[This bit of humor appeared on the Internet around April, 1998. No, it is not
true (though wouldnít it be fun it it were?)]
HUNTSVILLE, Ala. -- NASA engineers and mathematicians in this high-tech city are
stunned and infuriated after the Alabama state legistature narrowly passed a law
yesterday redefining pi, a mathematical constant used in the aerospace industry.
The bill to change the value of pi to exactly three was introduced without fanfare
by Leonard Lee Lawson (R, Crossville), and rapidly gained support after a letter-writing
campaign by members of the Solomon Society, a traditional values group. Governor
Guy Hunt says he will sign it into law on Wednesday.
The law took the state's engineering community by surprise. "It would have
been nice if they had consulted with someone who actually uses pi," said Marshall
Bergman, a manager at the Ballistic Missile Defense Organization. According to Bergman,
pi is a Greek letter that signifies the ratio of the circumference of a circle to
its diameter. It is often used by engineers to calculate missile trajectories.
Prof. Kim Johanson, a mathematician from University of Alabama, said that pi is
a universal constant, and cannot arbitrarily be changed by lawmakers. Johanson explained
that pi is an irrational number, which means that it has an infinite number of digits
after the decimal point and can never be known exactly. Nevertheless, she said,
pi is precisly defined by mathematics to be "3.14159, plus as many more digits
as you have time to calculate".
"I think that it is the mathematicians that are being irrational, and it
is time for them to admit it," said Lawson. "The Bible very clearly says
in I Kings 7:23 that the alter font of Solomon's Temple was ten cubits across and
thirty cubits in diameter, and that it was round in compass."
Lawson called into question the usefulness of any number that cannot be calculated
exactly, and suggested that never knowing the exact answer could harm students' self-esteem.
"We need to return to some absolutes in our society," he said, "the
Bible does not say that the font was thirty-something cubits. Plain reading says
thirty cubits. Period."
Science supports Lawson, explains Russell Humbleys, a propulsion technician at
the Marshall Spaceflight Center who testified in support of the bill before the legislature
in Mongtomery on Monday. "Pi is merely an artifact of Euclidean geometry."
Humbleys is working on a theory which he says will prove that pi is determined
by the geometry of three-dimensional space, which is assumed by physicists to be
"isotropic", or the same in all directions.
"There are other geometries, and pi is different in every one of them,"
says Humbleys. Scientists have arbitrarily assumed that space is Euclidean, he says.
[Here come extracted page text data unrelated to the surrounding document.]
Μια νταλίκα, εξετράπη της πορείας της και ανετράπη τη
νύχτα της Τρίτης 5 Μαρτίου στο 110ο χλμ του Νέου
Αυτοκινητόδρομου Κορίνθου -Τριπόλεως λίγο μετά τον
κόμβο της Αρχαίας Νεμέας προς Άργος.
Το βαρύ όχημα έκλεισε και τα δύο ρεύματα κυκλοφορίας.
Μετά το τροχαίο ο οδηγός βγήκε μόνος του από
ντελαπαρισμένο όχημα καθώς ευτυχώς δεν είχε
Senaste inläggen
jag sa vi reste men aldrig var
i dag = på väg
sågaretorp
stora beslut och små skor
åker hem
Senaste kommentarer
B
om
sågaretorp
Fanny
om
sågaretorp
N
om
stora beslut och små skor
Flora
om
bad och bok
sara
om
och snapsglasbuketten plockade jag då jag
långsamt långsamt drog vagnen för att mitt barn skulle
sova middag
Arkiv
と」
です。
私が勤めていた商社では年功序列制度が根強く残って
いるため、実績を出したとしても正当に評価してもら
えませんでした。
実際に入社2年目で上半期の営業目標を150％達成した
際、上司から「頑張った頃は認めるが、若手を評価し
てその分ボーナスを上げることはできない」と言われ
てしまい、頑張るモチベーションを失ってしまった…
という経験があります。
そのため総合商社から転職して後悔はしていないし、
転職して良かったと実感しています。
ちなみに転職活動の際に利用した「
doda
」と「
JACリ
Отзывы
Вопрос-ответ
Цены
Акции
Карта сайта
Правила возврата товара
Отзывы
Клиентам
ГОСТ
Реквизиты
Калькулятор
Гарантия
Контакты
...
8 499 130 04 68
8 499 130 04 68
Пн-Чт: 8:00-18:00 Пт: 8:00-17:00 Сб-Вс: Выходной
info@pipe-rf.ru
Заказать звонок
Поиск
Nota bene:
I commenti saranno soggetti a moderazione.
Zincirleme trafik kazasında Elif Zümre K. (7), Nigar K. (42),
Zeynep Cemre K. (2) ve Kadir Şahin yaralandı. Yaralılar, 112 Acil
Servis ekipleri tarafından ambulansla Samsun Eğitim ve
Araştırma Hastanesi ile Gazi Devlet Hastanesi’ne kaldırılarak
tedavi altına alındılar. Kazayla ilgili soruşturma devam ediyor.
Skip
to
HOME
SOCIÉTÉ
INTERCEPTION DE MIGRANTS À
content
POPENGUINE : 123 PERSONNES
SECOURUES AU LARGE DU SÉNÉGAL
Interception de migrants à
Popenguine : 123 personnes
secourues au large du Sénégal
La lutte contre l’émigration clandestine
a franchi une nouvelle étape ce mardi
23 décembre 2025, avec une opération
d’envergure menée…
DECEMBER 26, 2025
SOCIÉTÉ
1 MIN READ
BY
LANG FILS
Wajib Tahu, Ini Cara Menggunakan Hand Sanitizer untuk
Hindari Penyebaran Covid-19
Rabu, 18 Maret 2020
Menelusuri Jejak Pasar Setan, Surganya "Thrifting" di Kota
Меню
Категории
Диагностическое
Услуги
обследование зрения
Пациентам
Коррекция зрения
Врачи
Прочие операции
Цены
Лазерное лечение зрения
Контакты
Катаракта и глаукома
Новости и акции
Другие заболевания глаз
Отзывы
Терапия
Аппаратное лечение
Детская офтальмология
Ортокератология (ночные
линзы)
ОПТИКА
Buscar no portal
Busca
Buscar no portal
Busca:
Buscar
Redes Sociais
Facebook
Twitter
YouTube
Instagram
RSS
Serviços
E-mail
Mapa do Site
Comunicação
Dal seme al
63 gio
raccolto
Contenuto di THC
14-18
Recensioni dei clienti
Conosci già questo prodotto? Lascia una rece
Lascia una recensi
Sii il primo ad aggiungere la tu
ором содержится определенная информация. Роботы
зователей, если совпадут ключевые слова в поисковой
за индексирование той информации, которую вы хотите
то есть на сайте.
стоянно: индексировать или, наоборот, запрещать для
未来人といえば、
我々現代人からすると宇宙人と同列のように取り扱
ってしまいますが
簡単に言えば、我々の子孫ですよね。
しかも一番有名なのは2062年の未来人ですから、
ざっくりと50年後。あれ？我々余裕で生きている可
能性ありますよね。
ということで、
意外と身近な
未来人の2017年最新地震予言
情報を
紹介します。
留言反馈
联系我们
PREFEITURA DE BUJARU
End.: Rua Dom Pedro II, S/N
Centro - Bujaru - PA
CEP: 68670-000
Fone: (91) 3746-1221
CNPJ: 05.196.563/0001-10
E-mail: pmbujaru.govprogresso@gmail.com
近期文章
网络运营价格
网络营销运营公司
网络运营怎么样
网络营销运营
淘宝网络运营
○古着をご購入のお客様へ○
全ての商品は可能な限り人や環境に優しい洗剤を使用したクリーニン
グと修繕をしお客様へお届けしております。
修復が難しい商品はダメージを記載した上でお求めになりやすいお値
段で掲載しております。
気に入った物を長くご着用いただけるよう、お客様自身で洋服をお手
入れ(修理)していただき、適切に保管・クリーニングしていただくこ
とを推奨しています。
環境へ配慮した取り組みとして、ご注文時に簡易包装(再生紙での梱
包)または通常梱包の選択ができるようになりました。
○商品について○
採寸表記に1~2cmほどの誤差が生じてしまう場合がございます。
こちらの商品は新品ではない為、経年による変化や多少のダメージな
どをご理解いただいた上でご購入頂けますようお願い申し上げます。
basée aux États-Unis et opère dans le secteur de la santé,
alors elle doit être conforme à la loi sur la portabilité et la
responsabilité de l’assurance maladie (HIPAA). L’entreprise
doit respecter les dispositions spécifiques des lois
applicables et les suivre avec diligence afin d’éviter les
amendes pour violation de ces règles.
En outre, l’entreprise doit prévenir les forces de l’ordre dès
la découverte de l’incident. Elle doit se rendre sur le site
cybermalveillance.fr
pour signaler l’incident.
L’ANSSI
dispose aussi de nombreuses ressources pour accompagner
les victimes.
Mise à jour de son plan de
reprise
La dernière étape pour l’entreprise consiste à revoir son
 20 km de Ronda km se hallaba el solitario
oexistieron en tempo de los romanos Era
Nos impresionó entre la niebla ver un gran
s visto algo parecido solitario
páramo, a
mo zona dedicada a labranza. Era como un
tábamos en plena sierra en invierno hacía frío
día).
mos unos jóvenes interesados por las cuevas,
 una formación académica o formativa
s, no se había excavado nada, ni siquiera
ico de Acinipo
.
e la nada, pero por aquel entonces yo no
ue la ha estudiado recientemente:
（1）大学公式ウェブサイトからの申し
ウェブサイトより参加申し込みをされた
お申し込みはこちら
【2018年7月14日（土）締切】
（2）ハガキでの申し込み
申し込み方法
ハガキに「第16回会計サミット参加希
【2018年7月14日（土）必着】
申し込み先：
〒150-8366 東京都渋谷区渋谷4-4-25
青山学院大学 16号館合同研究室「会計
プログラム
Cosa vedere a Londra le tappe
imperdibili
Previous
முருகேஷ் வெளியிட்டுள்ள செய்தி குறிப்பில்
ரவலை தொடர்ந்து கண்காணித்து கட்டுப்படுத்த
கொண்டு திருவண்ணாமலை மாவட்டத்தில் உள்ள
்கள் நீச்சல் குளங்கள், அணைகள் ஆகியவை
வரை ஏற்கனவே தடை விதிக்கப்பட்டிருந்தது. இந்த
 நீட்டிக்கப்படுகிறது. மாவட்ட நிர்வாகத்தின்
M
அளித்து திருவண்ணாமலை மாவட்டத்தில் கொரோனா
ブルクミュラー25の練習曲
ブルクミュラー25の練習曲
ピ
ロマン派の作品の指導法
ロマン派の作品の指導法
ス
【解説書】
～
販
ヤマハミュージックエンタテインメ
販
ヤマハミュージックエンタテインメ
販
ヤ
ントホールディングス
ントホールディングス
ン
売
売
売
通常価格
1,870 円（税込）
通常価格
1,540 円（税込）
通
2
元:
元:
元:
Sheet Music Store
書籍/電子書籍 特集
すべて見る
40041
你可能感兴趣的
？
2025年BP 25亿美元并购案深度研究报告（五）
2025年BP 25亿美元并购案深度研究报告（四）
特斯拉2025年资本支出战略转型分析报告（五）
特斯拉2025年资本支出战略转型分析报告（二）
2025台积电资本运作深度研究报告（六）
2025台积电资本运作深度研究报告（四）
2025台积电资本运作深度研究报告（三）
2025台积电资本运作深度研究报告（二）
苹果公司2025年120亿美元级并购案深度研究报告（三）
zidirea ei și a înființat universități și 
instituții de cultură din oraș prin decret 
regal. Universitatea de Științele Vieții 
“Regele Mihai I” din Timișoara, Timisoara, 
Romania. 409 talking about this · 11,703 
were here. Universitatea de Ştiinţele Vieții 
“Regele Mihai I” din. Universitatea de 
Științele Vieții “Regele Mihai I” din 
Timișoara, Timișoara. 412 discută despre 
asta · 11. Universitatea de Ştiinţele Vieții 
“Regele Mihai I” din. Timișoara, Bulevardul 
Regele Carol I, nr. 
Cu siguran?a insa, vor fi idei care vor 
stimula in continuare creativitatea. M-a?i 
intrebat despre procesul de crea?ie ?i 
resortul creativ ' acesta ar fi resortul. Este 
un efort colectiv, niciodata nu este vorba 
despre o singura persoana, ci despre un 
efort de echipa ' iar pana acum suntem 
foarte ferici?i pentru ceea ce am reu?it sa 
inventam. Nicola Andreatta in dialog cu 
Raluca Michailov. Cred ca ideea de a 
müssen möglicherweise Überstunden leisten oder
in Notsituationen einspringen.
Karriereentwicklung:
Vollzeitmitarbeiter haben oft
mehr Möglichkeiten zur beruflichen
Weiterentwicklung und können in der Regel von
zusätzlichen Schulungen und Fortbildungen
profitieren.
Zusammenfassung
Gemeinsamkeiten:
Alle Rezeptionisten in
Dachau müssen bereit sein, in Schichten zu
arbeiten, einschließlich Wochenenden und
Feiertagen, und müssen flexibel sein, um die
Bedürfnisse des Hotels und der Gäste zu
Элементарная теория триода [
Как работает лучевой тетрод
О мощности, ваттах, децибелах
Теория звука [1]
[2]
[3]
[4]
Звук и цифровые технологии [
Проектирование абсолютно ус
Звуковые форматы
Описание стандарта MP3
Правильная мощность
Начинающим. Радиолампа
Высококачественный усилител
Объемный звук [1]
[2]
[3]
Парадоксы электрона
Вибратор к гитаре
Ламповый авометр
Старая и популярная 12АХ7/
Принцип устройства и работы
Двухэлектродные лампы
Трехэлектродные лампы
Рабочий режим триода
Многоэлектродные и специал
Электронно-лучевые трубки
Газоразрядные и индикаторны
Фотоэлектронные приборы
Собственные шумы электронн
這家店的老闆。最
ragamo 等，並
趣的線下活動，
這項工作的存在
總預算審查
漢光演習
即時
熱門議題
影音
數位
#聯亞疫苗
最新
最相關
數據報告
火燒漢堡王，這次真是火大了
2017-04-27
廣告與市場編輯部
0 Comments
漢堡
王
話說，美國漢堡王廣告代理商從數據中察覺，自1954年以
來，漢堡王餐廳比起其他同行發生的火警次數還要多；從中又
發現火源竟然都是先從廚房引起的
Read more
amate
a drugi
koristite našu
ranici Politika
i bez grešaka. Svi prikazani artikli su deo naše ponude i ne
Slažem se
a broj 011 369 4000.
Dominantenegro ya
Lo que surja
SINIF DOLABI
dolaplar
He points out that a circle drawn on a spherical surface has a different value for
the ratio of circumfence to diameter. "Anyone with a compass, flexible ruler,
and globe can see for themselves," suggests Humbleys, "its not exactly
rocket science."
Roger Learned, a Solomon Society member who was in Montgomery to support the bill,
agrees. He said that pi is nothing more than an assumption by the mathematicians
and engineers who were there to argue against the bill. "These nabobs waltzed
into the capital with an arrogance that was breathtaking," Learned said. "Their
prefatorial deficit resulted in a polemical stance at absolute contraposition to
the legislature's puissance."
Some education experts believe that the legislation will affect the way math is
taught to Alabama's children. One member of the state school board, Lily Ponja, is
anxious to get the new value of pi into the state's math textbooks, but thinks that
the old value should be retained as an alternative. She said, "As far as I
am concerned, the value of pi is only a theory, and we should be open to all interpretations."
She looks forward to students having the freedom to decide for themselves what value
pi should have.
Robert S. Dietz, a professor at Arizona State University who has followed the
controversy, wrote that this is not the first time a state legislature has attempted
to redifine the value of pi. A legislator in the state of Indiana unsuccessfully
attempted to have that state set the value of pi to three. According to Dietz, the
lawmaker was exasperated by the calculations of a mathematician who carried pi to
four hundred decimal places and still could not achieve a rational number. Many
experts are warning that this is just the beginning of a national battle over pi
between traditional values supporters and the technical elite. Solomon Society member
Lawson agrees. "We just want to return pi to its traditional value," he
said, "which, according to the Bible, is three."